All writers of fiction will at some point find themselves abandoning a piece of work—or find themselves “putting it aside,” as we gently say. The original idea, the initiating “throb” (Nabokov), encounters certain “points of resistance” (Updike); and these points of resistance, on occasion, are simply too obdurate, numerous, and pervasive. You come to write the next page, and it's dead.
Islam is, he writes, “a total system, and like all such systems eerily amenable to satire. But with Islamism, with total malignancy, with total terror and total boredom, irony, even militant irony (which is what satire is), merely shrivels and dies.” The attitude against which Amis has ranged his talents, with varying degrees of success, is one without the least interest in the next page: The next page isn’t just dead; it’s death.

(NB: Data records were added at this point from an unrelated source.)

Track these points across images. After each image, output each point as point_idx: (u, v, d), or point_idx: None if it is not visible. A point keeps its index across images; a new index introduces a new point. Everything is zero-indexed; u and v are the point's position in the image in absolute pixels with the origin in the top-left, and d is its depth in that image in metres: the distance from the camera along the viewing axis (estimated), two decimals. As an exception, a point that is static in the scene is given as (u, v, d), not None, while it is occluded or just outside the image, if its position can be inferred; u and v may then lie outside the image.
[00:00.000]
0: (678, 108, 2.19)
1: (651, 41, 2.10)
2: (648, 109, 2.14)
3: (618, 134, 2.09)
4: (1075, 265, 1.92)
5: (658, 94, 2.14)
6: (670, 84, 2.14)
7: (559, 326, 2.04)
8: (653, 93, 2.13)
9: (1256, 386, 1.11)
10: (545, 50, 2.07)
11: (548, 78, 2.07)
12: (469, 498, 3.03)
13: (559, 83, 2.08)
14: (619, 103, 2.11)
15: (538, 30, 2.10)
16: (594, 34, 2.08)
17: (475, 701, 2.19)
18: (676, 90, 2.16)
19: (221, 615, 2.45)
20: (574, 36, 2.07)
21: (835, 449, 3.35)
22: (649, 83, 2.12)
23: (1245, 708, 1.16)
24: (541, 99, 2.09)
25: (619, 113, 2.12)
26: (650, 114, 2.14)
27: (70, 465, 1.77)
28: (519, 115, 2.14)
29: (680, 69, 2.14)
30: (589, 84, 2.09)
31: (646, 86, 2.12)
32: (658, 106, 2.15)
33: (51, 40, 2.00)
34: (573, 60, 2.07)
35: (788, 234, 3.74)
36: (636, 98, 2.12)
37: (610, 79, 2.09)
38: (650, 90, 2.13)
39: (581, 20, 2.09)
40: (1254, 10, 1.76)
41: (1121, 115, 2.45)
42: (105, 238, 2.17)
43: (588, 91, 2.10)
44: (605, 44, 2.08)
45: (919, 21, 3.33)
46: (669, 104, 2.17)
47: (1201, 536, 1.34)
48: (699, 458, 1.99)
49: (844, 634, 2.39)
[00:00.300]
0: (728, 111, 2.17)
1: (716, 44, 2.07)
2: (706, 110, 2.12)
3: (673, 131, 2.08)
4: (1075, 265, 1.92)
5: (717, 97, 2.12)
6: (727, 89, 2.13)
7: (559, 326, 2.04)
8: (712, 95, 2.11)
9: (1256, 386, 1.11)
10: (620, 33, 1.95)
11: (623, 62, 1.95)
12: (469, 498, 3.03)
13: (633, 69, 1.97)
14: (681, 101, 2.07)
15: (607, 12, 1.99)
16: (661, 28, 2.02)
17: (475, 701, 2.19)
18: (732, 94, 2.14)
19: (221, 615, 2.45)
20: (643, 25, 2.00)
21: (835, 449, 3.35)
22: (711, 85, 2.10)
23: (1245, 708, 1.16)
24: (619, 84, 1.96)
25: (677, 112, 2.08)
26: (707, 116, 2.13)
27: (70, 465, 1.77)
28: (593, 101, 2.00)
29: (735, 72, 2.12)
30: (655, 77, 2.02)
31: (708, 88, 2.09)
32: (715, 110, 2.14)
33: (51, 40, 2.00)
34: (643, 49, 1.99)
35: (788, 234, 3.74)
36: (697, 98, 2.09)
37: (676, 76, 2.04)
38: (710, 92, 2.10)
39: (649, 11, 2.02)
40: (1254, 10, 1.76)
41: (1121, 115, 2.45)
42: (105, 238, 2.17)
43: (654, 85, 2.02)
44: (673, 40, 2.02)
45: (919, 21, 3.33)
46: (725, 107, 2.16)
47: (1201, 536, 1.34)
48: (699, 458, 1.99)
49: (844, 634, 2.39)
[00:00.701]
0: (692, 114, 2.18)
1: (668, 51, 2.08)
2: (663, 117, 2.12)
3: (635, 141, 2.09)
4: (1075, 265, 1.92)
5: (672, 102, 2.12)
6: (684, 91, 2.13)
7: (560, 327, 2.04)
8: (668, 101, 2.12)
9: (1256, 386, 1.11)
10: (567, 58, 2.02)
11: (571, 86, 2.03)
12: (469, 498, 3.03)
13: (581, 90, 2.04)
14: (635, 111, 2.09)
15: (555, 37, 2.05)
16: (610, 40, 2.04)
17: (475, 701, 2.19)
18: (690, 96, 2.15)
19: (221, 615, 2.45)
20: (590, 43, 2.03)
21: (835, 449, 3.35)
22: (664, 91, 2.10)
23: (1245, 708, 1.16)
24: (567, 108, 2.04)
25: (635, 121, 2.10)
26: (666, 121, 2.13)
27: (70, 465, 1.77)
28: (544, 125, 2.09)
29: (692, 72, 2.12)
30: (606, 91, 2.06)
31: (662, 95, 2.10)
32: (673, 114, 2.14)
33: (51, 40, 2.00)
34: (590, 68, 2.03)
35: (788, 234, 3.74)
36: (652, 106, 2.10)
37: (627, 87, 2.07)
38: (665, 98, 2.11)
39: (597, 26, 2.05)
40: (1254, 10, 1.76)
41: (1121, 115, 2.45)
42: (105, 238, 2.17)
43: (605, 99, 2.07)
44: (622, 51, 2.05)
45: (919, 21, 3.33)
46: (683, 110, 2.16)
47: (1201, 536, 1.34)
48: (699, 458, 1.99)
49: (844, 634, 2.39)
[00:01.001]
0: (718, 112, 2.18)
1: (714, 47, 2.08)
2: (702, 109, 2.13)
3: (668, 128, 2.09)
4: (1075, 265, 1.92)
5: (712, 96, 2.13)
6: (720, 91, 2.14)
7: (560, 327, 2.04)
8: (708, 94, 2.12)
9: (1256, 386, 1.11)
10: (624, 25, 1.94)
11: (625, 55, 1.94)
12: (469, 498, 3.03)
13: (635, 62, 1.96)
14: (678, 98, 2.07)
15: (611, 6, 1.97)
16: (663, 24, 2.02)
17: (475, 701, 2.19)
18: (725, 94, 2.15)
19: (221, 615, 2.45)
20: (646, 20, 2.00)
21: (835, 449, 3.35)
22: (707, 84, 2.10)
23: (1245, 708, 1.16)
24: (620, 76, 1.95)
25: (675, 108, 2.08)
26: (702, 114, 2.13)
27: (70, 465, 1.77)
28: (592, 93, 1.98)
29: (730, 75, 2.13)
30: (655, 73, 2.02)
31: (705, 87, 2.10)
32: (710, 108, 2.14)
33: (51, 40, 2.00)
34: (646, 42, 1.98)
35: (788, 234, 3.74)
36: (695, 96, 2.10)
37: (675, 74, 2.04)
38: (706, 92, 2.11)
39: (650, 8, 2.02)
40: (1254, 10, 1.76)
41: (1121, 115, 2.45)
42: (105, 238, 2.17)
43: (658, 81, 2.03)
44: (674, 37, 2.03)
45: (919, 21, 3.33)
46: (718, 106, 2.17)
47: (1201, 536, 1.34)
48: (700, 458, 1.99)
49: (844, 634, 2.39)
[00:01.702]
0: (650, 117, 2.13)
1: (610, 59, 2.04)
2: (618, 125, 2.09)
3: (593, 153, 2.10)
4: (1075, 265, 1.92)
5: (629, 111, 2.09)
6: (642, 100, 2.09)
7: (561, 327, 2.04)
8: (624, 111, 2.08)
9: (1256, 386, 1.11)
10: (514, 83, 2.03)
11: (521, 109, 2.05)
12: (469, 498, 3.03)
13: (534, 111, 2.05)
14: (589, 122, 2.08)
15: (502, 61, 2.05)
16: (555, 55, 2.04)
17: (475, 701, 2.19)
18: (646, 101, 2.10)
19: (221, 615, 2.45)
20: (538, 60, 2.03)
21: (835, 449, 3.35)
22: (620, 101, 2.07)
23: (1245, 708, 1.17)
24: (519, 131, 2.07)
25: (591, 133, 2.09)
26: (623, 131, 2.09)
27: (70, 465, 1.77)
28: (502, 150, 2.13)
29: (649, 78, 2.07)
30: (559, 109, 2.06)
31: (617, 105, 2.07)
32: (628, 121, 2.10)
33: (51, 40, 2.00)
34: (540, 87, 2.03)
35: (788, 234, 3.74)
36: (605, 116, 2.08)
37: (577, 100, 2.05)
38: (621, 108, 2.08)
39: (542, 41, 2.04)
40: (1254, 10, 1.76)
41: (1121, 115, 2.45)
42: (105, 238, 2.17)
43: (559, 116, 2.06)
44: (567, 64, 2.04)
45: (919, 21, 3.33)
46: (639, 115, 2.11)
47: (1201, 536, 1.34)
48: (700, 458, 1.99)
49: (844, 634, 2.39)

Amis is squarely against religious belief, as “reality is sufficiently awesome as it stands.” This might explain why he contemplates the stunted, uncomplicated “reality” of Islamism with such trepidation. (Of course, it needs no explanation, really: Beheading is sufficiently terrifying as it stands.) The alternative he presents isn’t hedonism or aesthetic idolatry; it’s the exercise of will and imagination raised to the status of religious ritual, the very antithesis of what he has called “dependence of mind.” It encompasses his art, his family life, his unimpeded social interaction, his pleasure—indeed, everything.
The prospect of relinquishing that right to anyone is enough to bring out his rage, as it will be, one suspects and sincerely hopes, for many of us.